“I’m always surprised when people say, ‘Oh, she’s an enigma’,” Kyrsten Sinema told the Washington Post for its profile of the Senate Democrat. Perhaps not, but the Post’s Tony Romm and Seung Min Kim are still left reading the tea leaves on whether Joe Manchin remains the only obstacle to Joe Biden’s Build Back Better plans. With Sinema issuing I told you sos on inflation, it certainly looks as though Manchin has company.
Sinema isn’t a fan of the House version that passed this morning, or even of the Biden proposal that shaped it:
With inflation spiking in October, Sinema added that she hopes it “helps people understand why I have been concerned about high levels of spending that are not targeted or are not efficient and effective.”
Sinema also sent mixed signals as the House prepared to vote Friday on a retooled, roughly $2 trillion tax-and-spending plan. She noted it differs from the blueprint that Biden had worked out with centrists weeks earlier, but she did not say what, if anything, she might change.
“So, that’s not the agreement the president put out in his framework several weeks ago,” the senator said. “While I’m not going to comment on what’s happening in the House at this moment, I can just refer you back to the comments I made when the president put out his framework. … I’m looking forward to working with him to get this done.”

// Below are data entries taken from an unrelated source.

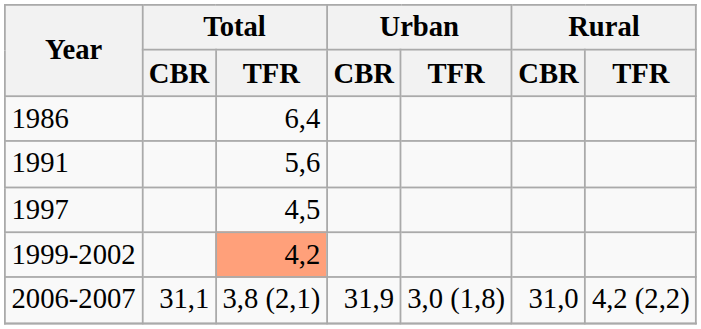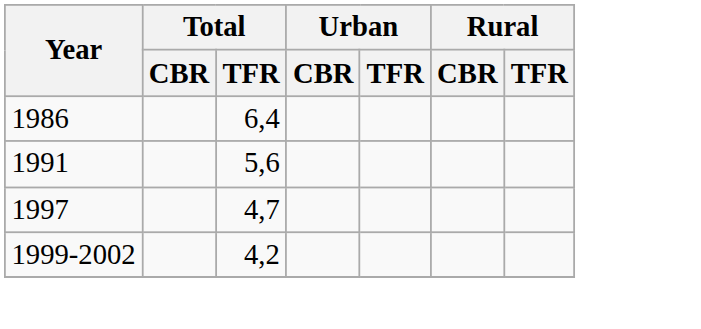1997 | Total / TFR: 4,5 -> 4,7
1999-2002 | Total / TFR: lightsalmon background -> no background
- row: 2006-2007 | 31,1 | 3,8 (2,1) | 31,9 | 3,0 (1,8) | 31,0 | 4,2 (2,2)
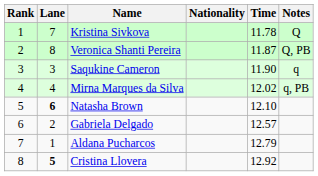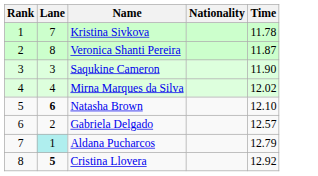- column: Notes | Q | Q, PB | q | q, PB
Aldana Pucharcos | Lane: no background -> paleturquoise background
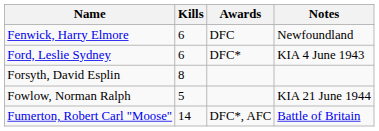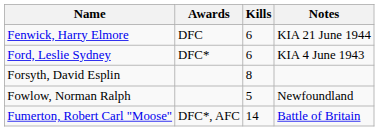columns swapped: Kills <-> Awards
Fenwick, Harry Elmore | Notes: Newfoundland -> KIA 21 June 1944
Fowlow, Norman Ralph | Notes: KIA 21 June 1944 -> Newfoundland
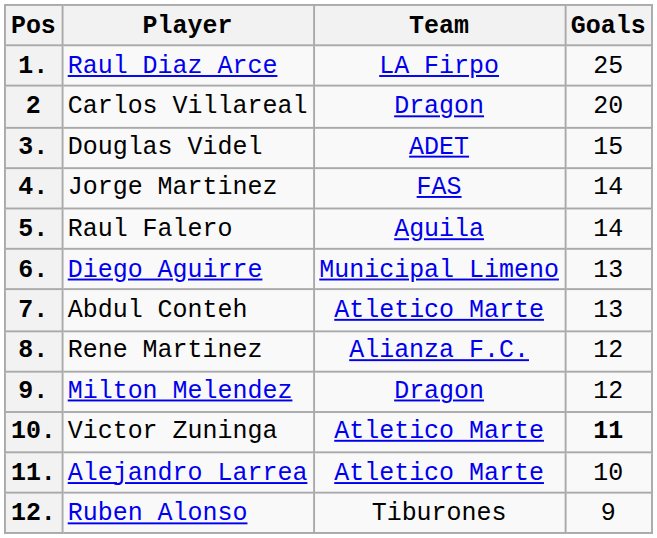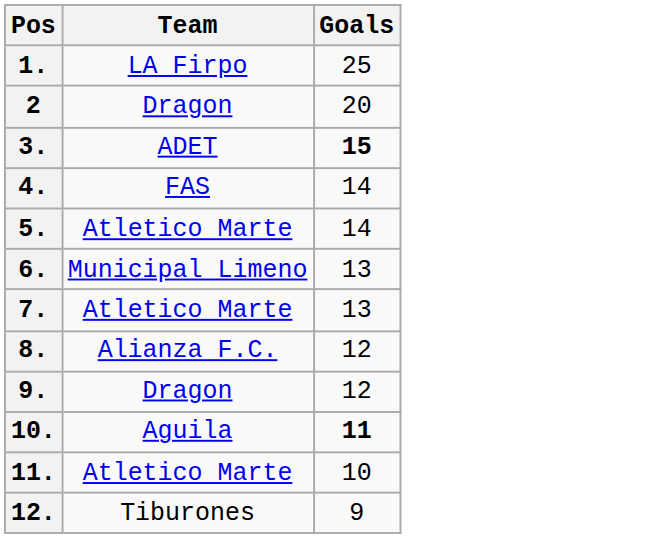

While Romm and Kim routinely do good reporting for the Post, this feels more like a rehash than a revelation. The only significant departure from other reporting on Sinema is that this includes more input from the senator herself. But even that doesn’t add much. We find out that Sinema listens to her constituents:
“What I think about is: What are the folks in my state hungry for? What do they need? How can I make their lives a little bit better? How can I make government less of a problem in their life? And what are the things that I can do today to help solve that? And, you know, I think it works.”
She’s prepared:
“In the context of our negotiations, I am always someone who is prepared, upfront — I have my spreadsheets — and I am always very direct in my conversations[.]”
Perhaps the most revealing quote Sinema gives them indicates another of her sticking points. Sinema wants funding targeted at programs that promote independence rather than dependence:
“In addition to my own training as a social worker for a number of years before I entered into politics,” she said, she “grew up in very difficult financial circumstances. So I do understand the importance of having a helping hand when families need it.”
But, Sinema added, her focus with the tax-and-spending plan had been on “creating an economic climate that provides opportunity for folks to become financially independent.”
Inflation makes dependence worse, and so Sinema wants to restrict the flow of money even further by targeting specific ways to promote independence. That means that the cradle-to-grave system sought by progressives in this bill, especially Bernie Sanders, are a no-go for Sinema.
Or so we guess, anyway. The Post’s profile doesn’t really supply us any answers, only perhaps slightly more focus on Sinema tea leaves for the reconciliation bill. At the moment, Sinema remains an enigma — and at least another potential obstacle to any large-scale social engineering desired by Biden and Sanders.